What is explanation based learning algorithm in machine learning? ›

Explanation-based learning is a type of machine learning that uses a very strong, or even flawless, domain theory to generalise or create ideas from training data. It is also tied to Encoding, which aids in learning.

What is the algorithm of deep Q learning? ›

The Deep Q-Learning training algorithm has two phases: Sampling: we perform actions and store the observed experience tuples in a replay memory.

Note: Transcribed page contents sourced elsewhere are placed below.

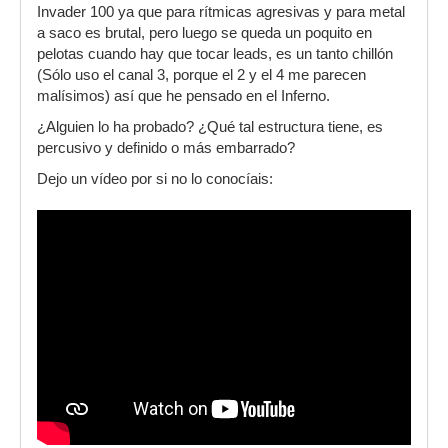
Invader 100 ya que para rítmicas agresivas y para metal
a saco es brutal, pero luego se queda un poquito en
pelotas cuando hay que tocar leads, es un tanto chillón
(Sólo uso el canal 3, porque el 2 y el 4 me parecen
malísimos) así que he pensado en el Inferno.
¿Alguien lo ha probado? ¿Qué tal estructura tiene, es
percusivo y definido o más embarrado?
Dejo un vídeo por si no lo conocíais: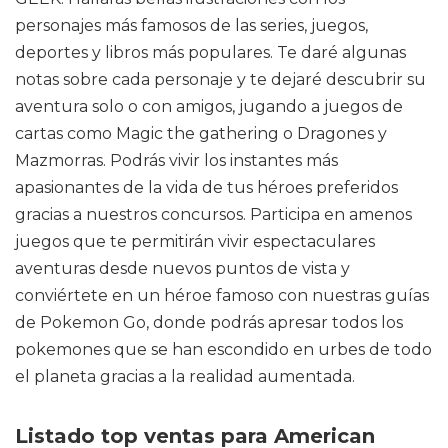
personajes más famosos de las series, juegos,
deportes y libros más populares. Te daré algunas
notas sobre cada personaje y te dejaré descubrir su
aventura solo o con amigos, jugando a juegos de
cartas como Magic the gathering o Dragones y
Mazmorras. Podrás vivir los instantes más
apasionantes de la vida de tus héroes preferidos
gracias a nuestros concursos. Participa en amenos
juegos que te permitirán vivir espectaculares
aventuras desde nuevos puntos de vista y
conviértete en un héroe famoso con nuestras guías
de Pokemon Go, donde podrás apresar todos los
pokemones que se han escondido en urbes de todo
el planeta gracias a la realidad aumentada.
Listado top ventas para American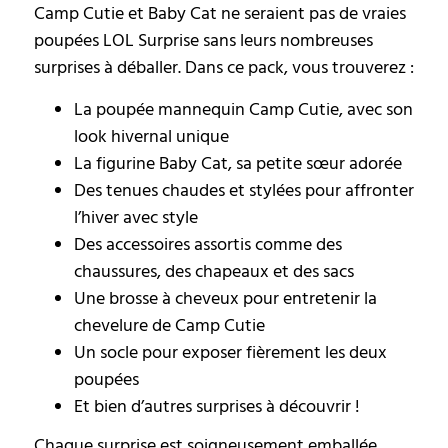
Camp Cutie et Baby Cat ne seraient pas de vraies
poupées LOL Surprise sans leurs nombreuses
surprises à déballer. Dans ce pack, vous trouverez :
La poupée mannequin Camp Cutie, avec son
look hivernal unique
La figurine Baby Cat, sa petite sœur adorée
Des tenues chaudes et stylées pour affronter
l’hiver avec style
Des accessoires assortis comme des
chaussures, des chapeaux et des sacs
Une brosse à cheveux pour entretenir la
chevelure de Camp Cutie
Un socle pour exposer fièrement les deux
poupées
Et bien d’autres surprises à découvrir !
Chaque surprise est soigneusement emballée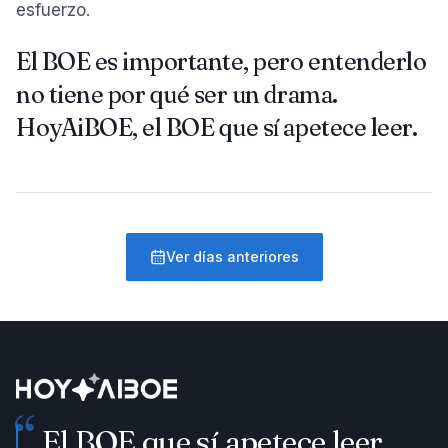
esfuerzo.
El BOE es importante, pero entenderlo
no tiene por qué ser un drama.
HoyAiBOE, el BOE que sí apetece leer.
Ver días anteriores
“
El BOE que sí apetece leer.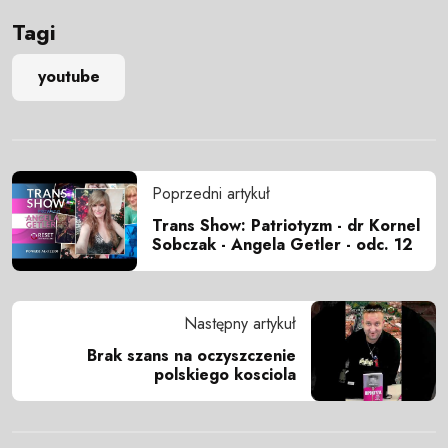
Tagi
youtube
Poprzedni artykuł
Trans Show: Patriotyzm - dr Kornel
Sobczak - Angela Getler - odc. 12
Następny artykuł
Brak szans na oczyszczenie
polskiego kosciola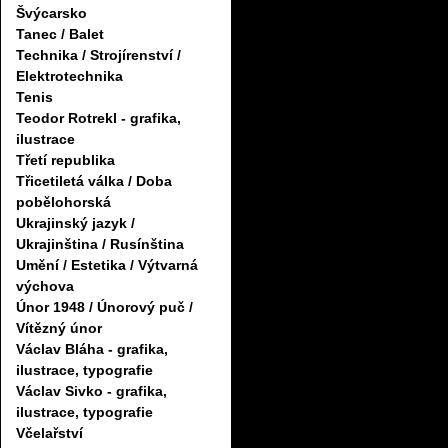
Švýcarsko
Tanec / Balet
Technika / Strojírenství /
Elektrotechnika
Tenis
Teodor Rotrekl - grafika,
ilustrace
Třetí republika
Třicetiletá válka / Doba
pobělohorská
Ukrajinský jazyk /
Ukrajinština / Rusínština
Umění / Estetika / Výtvarná
výchova
Únor 1948 / Únorový puč /
Vítězný únor
Václav Bláha - grafika,
ilustrace, typografie
Václav Sivko - grafika,
ilustrace, typografie
Včelařství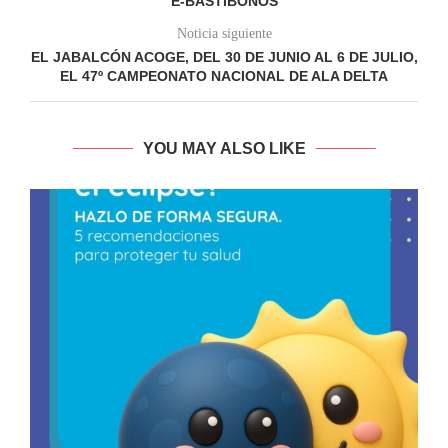
E-BASTIBONOS
Noticia siguiente
EL JABALCÓN ACOGE, DEL 30 DE JUNIO AL 6 DE JULIO,
EL 47º CAMPEONATO NACIONAL DE ALA DELTA
YOU MAY ALSO LIKE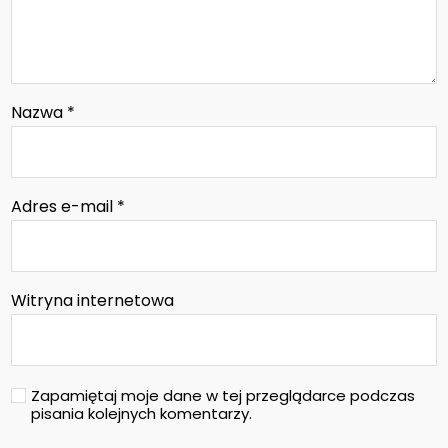
Nazwa
*
Adres e-mail
*
Witryna internetowa
Zapamiętaj moje dane w tej przeglądarce podczas
pisania kolejnych komentarzy.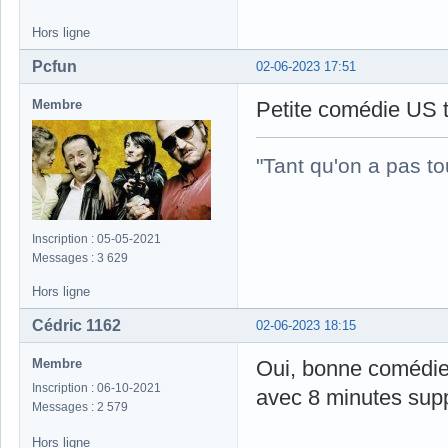
Hors ligne
Pcfun
02-06-2023 17:51
Membre
Petite comédie US 
"Tant qu'on a pas to
Inscription : 05-05-2021
Messages : 3 629
Hors ligne
Cédric 1162
02-06-2023 18:15
Membre
Oui, bonne comédie,
Inscription : 06-10-2021
avec 8 minutes sup
Messages : 2 579
Hors ligne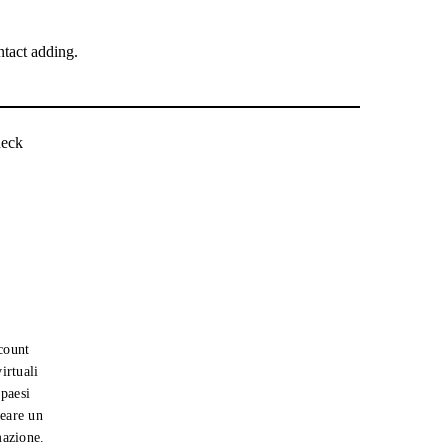
tact adding.
heck
count
irtuali
 paesi
reare un
mazione.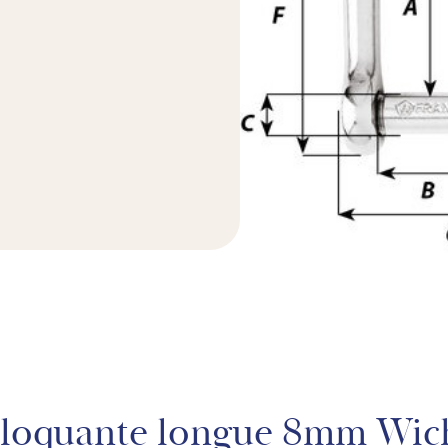
bloquante longue 8mm Wich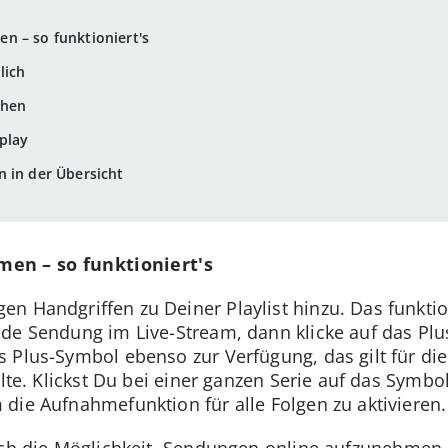
n – so funktioniert's
lich
ehen
play
 in der Übersicht
en – so funktioniert's
n Handgriffen zu Deiner Playlist hinzu. Das funktio
de Sendung im Live-Stream, dann klicke auf das Plu
 Plus-Symbol ebenso zur Verfügung, das gilt für di
lte. Klickst Du bei einer ganzen Serie auf das Symbol
die Aufnahmefunktion für alle Folgen zu aktivieren.
uch die Möglichkeit, Sendungen online aufzunehmen.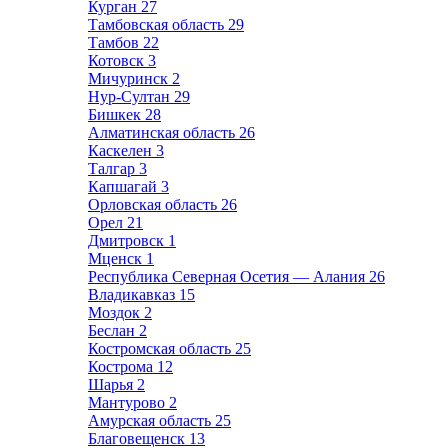
Курган
27
Тамбовская область
29
Тамбов
22
Котовск
3
Мичуринск
2
Нур-Султан
29
Бишкек
28
Алматинская область
26
Каскелен
3
Талгар
3
Капшагай
3
Орловская область
26
Орел
21
Дмитровск
1
Мценск
1
Республика Северная Осетия — Алания
26
Владикавказ
15
Моздок
2
Беслан
2
Костромская область
25
Кострома
12
Шарья
2
Мантурово
2
Амурская область
25
Благовещенск
13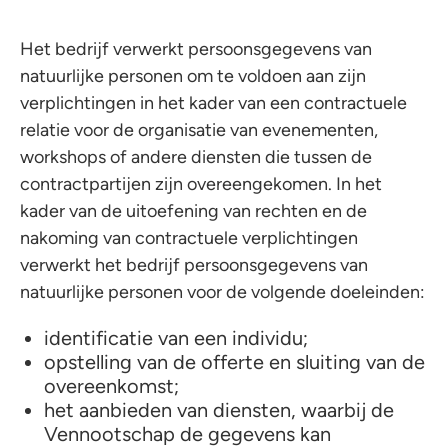
Het bedrijf verwerkt persoonsgegevens van
natuurlijke personen om te voldoen aan zijn
verplichtingen in het kader van een contractuele
relatie voor de organisatie van evenementen,
workshops of andere diensten die tussen de
contractpartijen zijn overeengekomen. In het
kader van de uitoefening van rechten en de
nakoming van contractuele verplichtingen
verwerkt het bedrijf persoonsgegevens van
natuurlijke personen voor de volgende doeleinden:
identificatie van een individu;
opstelling van de offerte en sluiting van de
overeenkomst;
het aanbieden van diensten, waarbij de
Vennootschap de gegevens kan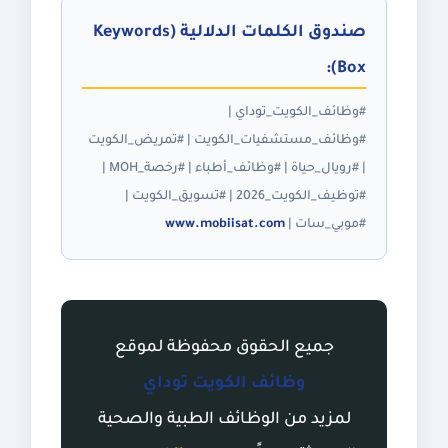
صندوق الكلمات الدلالية (Keywords
Box):
#وظائف_الكويت_توداي |
#وظائف_مستشفيات_الكويت | #تمريض_الكويت
| #رويال_حياة | #وظائف_أطباء | #رخصة_MOH |
#توظيف_الكويت_2026 | #تسويق_الكويت |
#موبي_سات |
www.mobiisat.com
جميع الحقوق محفوظة لموقع
وظائف الكويت توداي
لمزيد من الوظائف الطبية والصحية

Training: Select a small batch of tuples randomly and learn from this batch using a gradient descent update step.

Which algorithms are like Q-learning? ›

These… The most popular reinforcement learning algorithms include Q-learning, SARSA, DDPG, A2C, PPO, DQN, and TRPO. These algorithms have been used to achieve state-of-the-art results in various applications such as game playing, robotics, and decision making.

Top Articles
Latest Posts
Article information

Author: Tyson Zemlak

Last Updated:

Views: 5431

Rating: 4.2 / 5 (63 voted)

Reviews: 86% of readers found this page helpful

Author information

Name: Tyson Zemlak

Birthday: 1992-03-17

Address: Apt. 662 96191 Quigley Dam, Kubview, MA 42013

Phone: +441678032891

Job: Community-Services Orchestrator

Hobby: Coffee roasting, Calligraphy, Metalworking, Fashion, Vehicle restoration, Shopping, Photography

Introduction: My name is Tyson Zemlak, I am a excited, light, sparkling, super, open, fair, magnificent person who loves writing and wants to share my knowledge and understanding with you.